NEW YORK (Reuters) – Bond insurer Ambac Financial Group Inc said on Wednesday it plans to sell at least $1.5 billion of stock and convertible securities, to help preserve the top-tier credit ratings critical for its main insurance business.
New capital would give the second-largest U.S. bond insurer more funds to cover the billions of dollars of claims it could face after insuring subprime mortgage bonds and other risky debt.
But investors were disappointed in the news, because to some it signaled that banks were not committing their own funds to help rescue Ambac, after weeks of negotiations.
“It looks like they had a close look at what was going on at Ambac, and they backed away. Things may be bad there,” said Peter Kovalski, portfolio manager at Alpine Woods Capital Investors, which owns Ambac shares.
Ambac’s shares fell 13.1 percent in afternoon trading on the New York Stock Exchange to $9.32. The shares have fallen about 90 percent since the start of 2007.
Ambac said it was launching offerings of at least $1 billion of common stock and at least $500 million of equity units.
Ambac is making other moves to strengthen capital, including slashing its dividend and suspending selling new insurance on repackaged debt known as “structured finance.”

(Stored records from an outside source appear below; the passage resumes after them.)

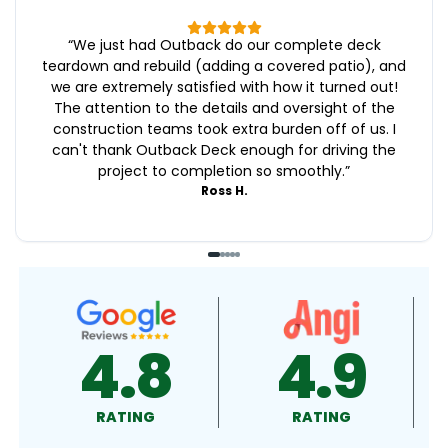
“
We just had Outback do our complete deck
teardown and rebuild (adding a covered patio), and
we are extremely satisfied with how it turned out!
The attention to the details and oversight of the
construction teams took extra burden off of us. I
can't thank Outback Deck enough for driving the
project to completion so smoothly.
”
Ross H.
4.9
4.5
RATING
RATING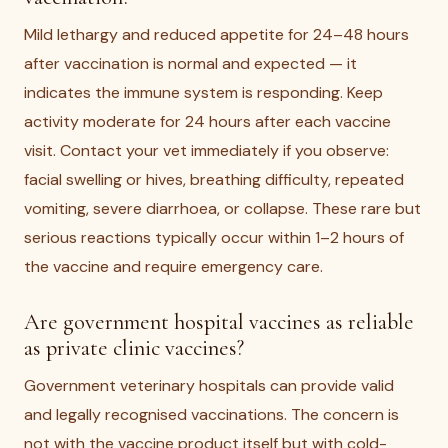
Mild lethargy and reduced appetite for 24–48 hours
after vaccination is normal and expected — it
indicates the immune system is responding. Keep
activity moderate for 24 hours after each vaccine
visit. Contact your vet immediately if you observe:
facial swelling or hives, breathing difficulty, repeated
vomiting, severe diarrhoea, or collapse. These rare but
serious reactions typically occur within 1–2 hours of
the vaccine and require emergency care.
Are government hospital vaccines as reliable
as private clinic vaccines?
Government veterinary hospitals can provide valid
and legally recognised vaccinations. The concern is
not with the vaccine product itself but with cold-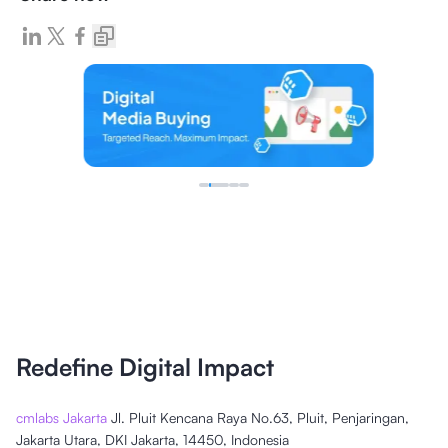
Redefine Digital Impact
cmlabs Jakarta
Jl. Pluit Kencana Raya No.63, Pluit, Penjaringan,
Jakarta Utara, DKI Jakarta, 14450, Indonesia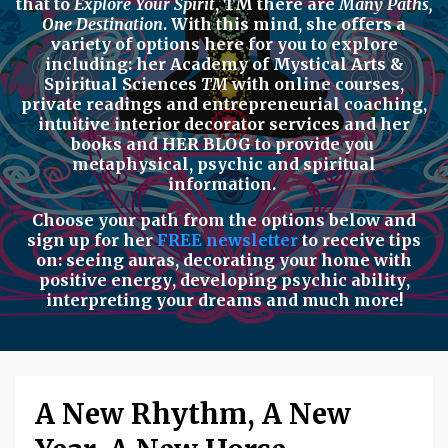
that to
Explore Your Spirit
,
TM there are
Many Paths,
One Destination
. With this mind, she offers a
variety of options here for you to explore
including: her
Academy of Mystical Arts &
Spiritual Sciences
TM
with
online courses,
private readings
and
entrepreneurial coaching,
intuitive interior decorator services
and her
books
and
HER BLOG
to provide you
metaphysical, psychic
and
spiritual
information.
Choose your path from the options below
and
sign up for her
FREE newsletter
to receive tips
on:
seeing auras
,
decorating your home with
positive energy
,
developing psychic ability
,
interpreting your dreams
and much more!
A New Rhythm, A New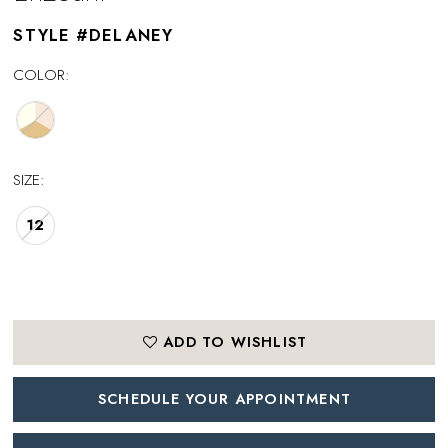
STYLE #DELANEY
COLOR:
SIZE:
12
ADD TO WISHLIST
SCHEDULE YOUR APPOINTMENT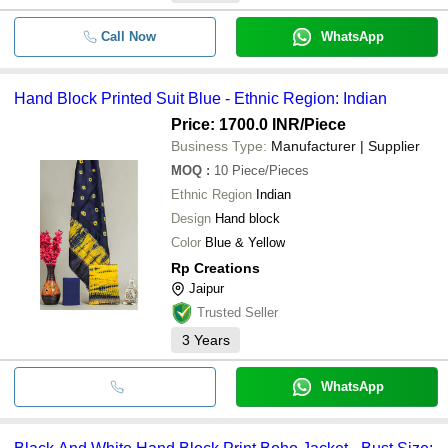
Call Now
WhatsApp
Hand Block Printed Suit Blue - Ethnic Region: Indian
Price: 1700.0 INR
/Piece
Business Type:
Manufacturer | Supplier
MOQ
:
10
Piece/Pieces
Ethnic Region
Indian
Design
Hand block
Color
Blue & Yellow
Rp Creations
Jaipur
Trusted Seller
3
Years
WhatsApp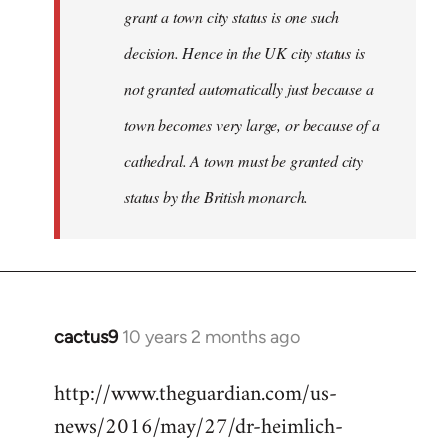
grant a town city status is one such
decision. Hence in the UK city status is
not granted automatically just because a
town becomes very large, or because of a
cathedral. A town must be granted city
status by the British monarch.
cactus9
10 years 2 months ago
In
reply
http://www.theguardian.com/us-
to
news/2016/may/27/dr-heimlich-
Welcome
by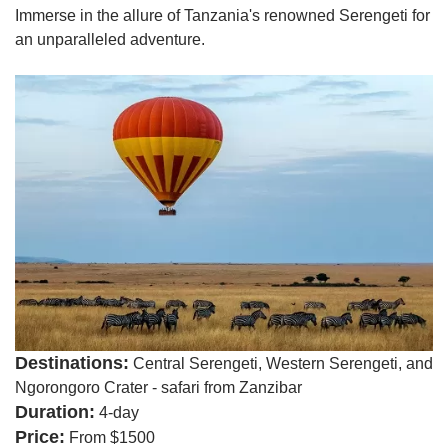
Immerse in the allure of Tanzania's renowned Serengeti for
an unparalleled adventure.
Destinations:
Central Serengeti, Western Serengeti, and
Ngorongoro Crater - safari from Zanzibar
Duration:
4-day
Price:
From $1500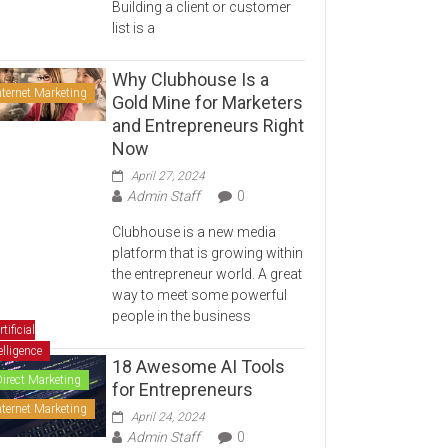
Building a client or customer
list is a
Why Clubhouse Is a
nternet Marketing
Gold Mine for Marketers
and Entrepreneurs Right
Now
April 27, 2024
Admin Staff
0
Clubhouse is a new media
platform that is growing within
the entrepreneur world. A great
way to meet some powerful
people in the business
rtificial
elligence
18 Awesome AI Tools
Direct Marketing
for Entrepreneurs
nternet Marketing
April 24, 2024
Admin Staff
0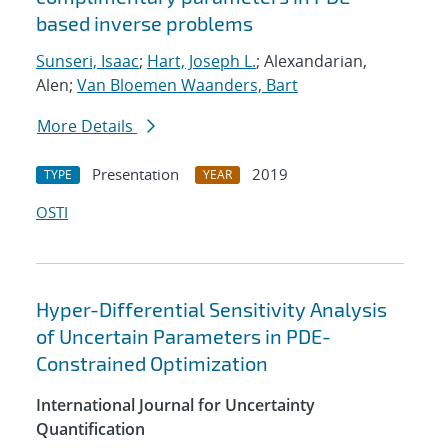
based inverse problems
Sunseri, Isaac
;
Hart, Joseph L.
; Alexandarian,
Alen;
Van Bloemen Waanders, Bart
More Details
Presentation
2019
TYPE
YEAR
OSTI
Hyper-Differential Sensitivity Analysis
of Uncertain Parameters in PDE-
Constrained Optimization
International Journal for Uncertainty
Quantification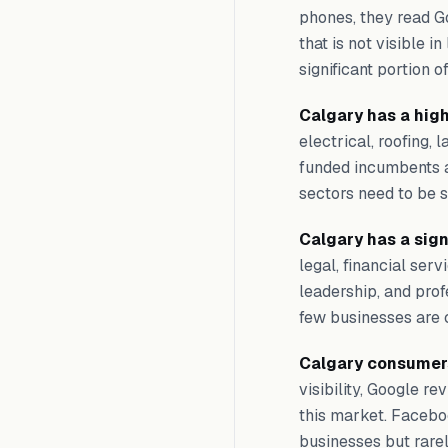
phones, they read G
that is not visible i
significant portion o
Calgary has a hig
electrical, roofing,
funded incumbents a
sectors need to be sm
Calgary has a sig
legal, financial ser
leadership, and prof
few businesses are c
Calgary consumers
visibility, Google r
this market. Facebo
businesses but rare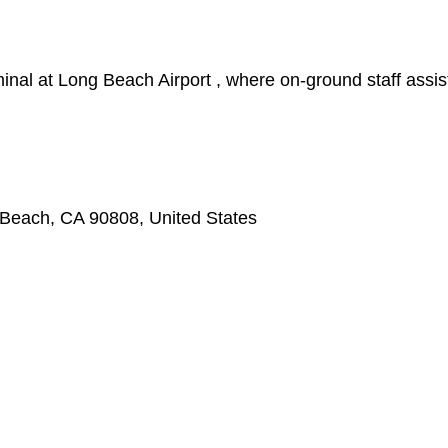
nal at Long Beach Airport , where on-ground staff assis
 Beach, CA 90808, United States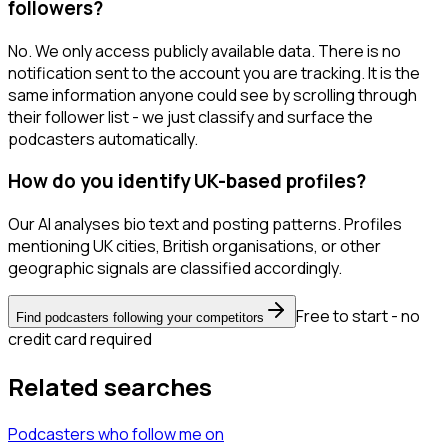
followers?
No. We only access publicly available data. There is no
notification sent to the account you are tracking. It is the
same information anyone could see by scrolling through
their follower list - we just classify and surface the
podcasters automatically.
How do you identify UK-based profiles?
Our AI analyses bio text and posting patterns. Profiles
mentioning UK cities, British organisations, or other
geographic signals are classified accordingly.
Free to start - no
Find podcasters following your competitors
credit card required
Related searches
Podcasters
who follow me
on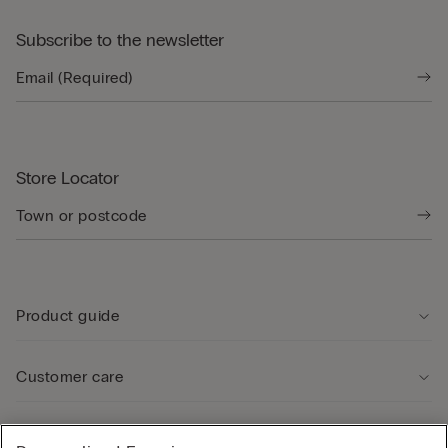
Subscribe to the newsletter
Store Locator
Product guide
Customer care
Legal Area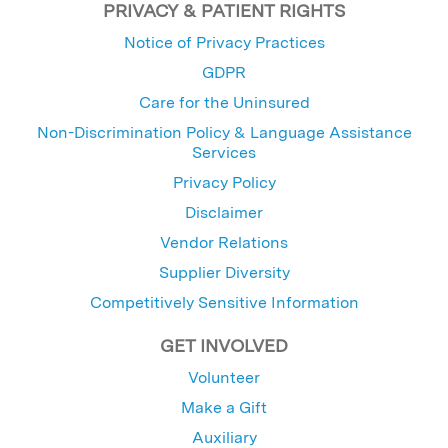
PRIVACY & PATIENT RIGHTS
Notice of Privacy Practices
GDPR
Care for the Uninsured
Non-Discrimination Policy & Language Assistance
Services
Privacy Policy
Disclaimer
Vendor Relations
Supplier Diversity
Competitively Sensitive Information
GET INVOLVED
Volunteer
Make a Gift
Auxiliary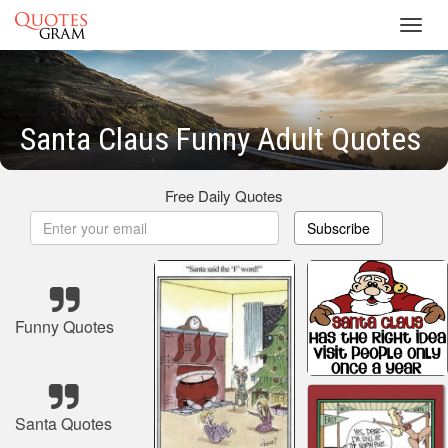
Toggl
navig
Santa Claus Funny Adult Quotes
Free Daily Quotes
Subscribe
Funny Quotes
Santa Quotes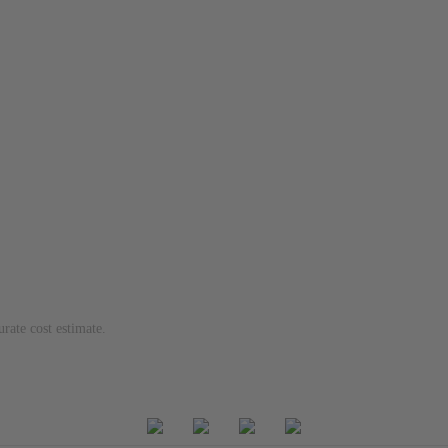
urate cost estimate.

“We expect to be better positioned to take advantage of the current favorable market environment for credit enhancement,” Chief Executive Michael Callen said in a statement.
Boosting capital levels is meant to help Ambac’s main unit, Ambac Assurance, retain its top credit ratings.
Fitch Ratings has already stripped the Ambac Assurance Corp unit of its “AAA” ratings, and said on Wednesday that raising another $1.5 billion would help Ambac Assurance remain at its “AA” level.
Moody’s Investors Service and Standard & Poor’s said that if Ambac raised the additional capital, they would likely affirm Ambac Assurance’s “triple-A” ratings.
Even if S&P affirmed its ratings for Ambac Assurance, the agency said it might leave the company on “negative” outlook, reflecting the potential for more mortgage market deterioration.